### Records provided
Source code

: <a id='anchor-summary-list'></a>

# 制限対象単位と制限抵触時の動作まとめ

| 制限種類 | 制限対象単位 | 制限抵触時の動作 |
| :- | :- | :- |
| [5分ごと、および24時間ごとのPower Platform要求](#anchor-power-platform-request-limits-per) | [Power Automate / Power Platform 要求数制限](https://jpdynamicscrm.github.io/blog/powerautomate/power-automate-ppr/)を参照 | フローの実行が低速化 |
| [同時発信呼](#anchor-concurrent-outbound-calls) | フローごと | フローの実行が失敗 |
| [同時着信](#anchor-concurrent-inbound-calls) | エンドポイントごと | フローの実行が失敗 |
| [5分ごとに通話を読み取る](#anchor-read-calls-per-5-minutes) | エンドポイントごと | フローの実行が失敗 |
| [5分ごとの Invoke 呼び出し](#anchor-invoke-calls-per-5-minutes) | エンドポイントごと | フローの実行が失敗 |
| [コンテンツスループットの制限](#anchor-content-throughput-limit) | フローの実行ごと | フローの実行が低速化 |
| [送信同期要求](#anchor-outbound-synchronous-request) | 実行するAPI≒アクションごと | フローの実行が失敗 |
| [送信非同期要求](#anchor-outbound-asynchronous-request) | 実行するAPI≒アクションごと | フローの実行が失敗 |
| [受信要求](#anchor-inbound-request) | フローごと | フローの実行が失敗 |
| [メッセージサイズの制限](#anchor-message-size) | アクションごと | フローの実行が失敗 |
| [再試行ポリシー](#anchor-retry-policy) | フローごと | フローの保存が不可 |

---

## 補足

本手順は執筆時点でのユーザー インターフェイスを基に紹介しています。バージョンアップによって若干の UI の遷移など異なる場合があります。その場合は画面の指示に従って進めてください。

### Action item
Reproduce every item above word for word, keeping each one's lines and characters unchanged.

### Completed exercise
Source code

: <a id='anchor-summary-list'></a>

# 制限対象単位と制限抵触時の動作まとめ

| 制限種類 | 制限対象単位 | 制限抵触時の動作 |
| :- | :- | :- |
| [5分ごと、および24時間ごとのPower Platform要求](#anchor-power-platform-request-limits-per) | [Power Automate / Power Platform 要求数制限](https://jpdynamicscrm.github.io/blog/powerautomate/power-automate-ppr/)を参照 | フローの実行が低速化 |
| [同時発信呼](#anchor-concurrent-outbound-calls) | フローごと | フローの実行が失敗 |
| [同時着信](#anchor-concurrent-inbound-calls) | エンドポイントごと | フローの実行が失敗 |
| [5分ごとに通話を読み取る](#anchor-read-calls-per-5-minutes) | エンドポイントごと | フローの実行が失敗 |
| [5分ごとの Invoke 呼び出し](#anchor-invoke-calls-per-5-minutes) | エンドポイントごと | フローの実行が失敗 |
| [コンテンツスループットの制限](#anchor-content-throughput-limit) | フローの実行ごと | フローの実行が低速化 |
| [送信同期要求](#anchor-outbound-synchronous-request) | 実行するAPI≒アクションごと | フローの実行が失敗 |
| [送信非同期要求](#anchor-outbound-asynchronous-request) | 実行するAPI≒アクションごと | フローの実行が失敗 |
| [受信要求](#anchor-inbound-request) | フローごと | フローの実行が失敗 |
| [メッセージサイズの制限](#anchor-message-size) | アクションごと | フローの実行が失敗 |
| [再試行ポリシー](#anchor-retry-policy) | フローごと | フローの保存が不可 |

---

## 補足

本手順は執筆時点でのユーザー インターフェイスを基に紹介しています。バージョンアップによって若干の UI の遷移など異なる場合があります。その場合は画面の指示に従って進めてください。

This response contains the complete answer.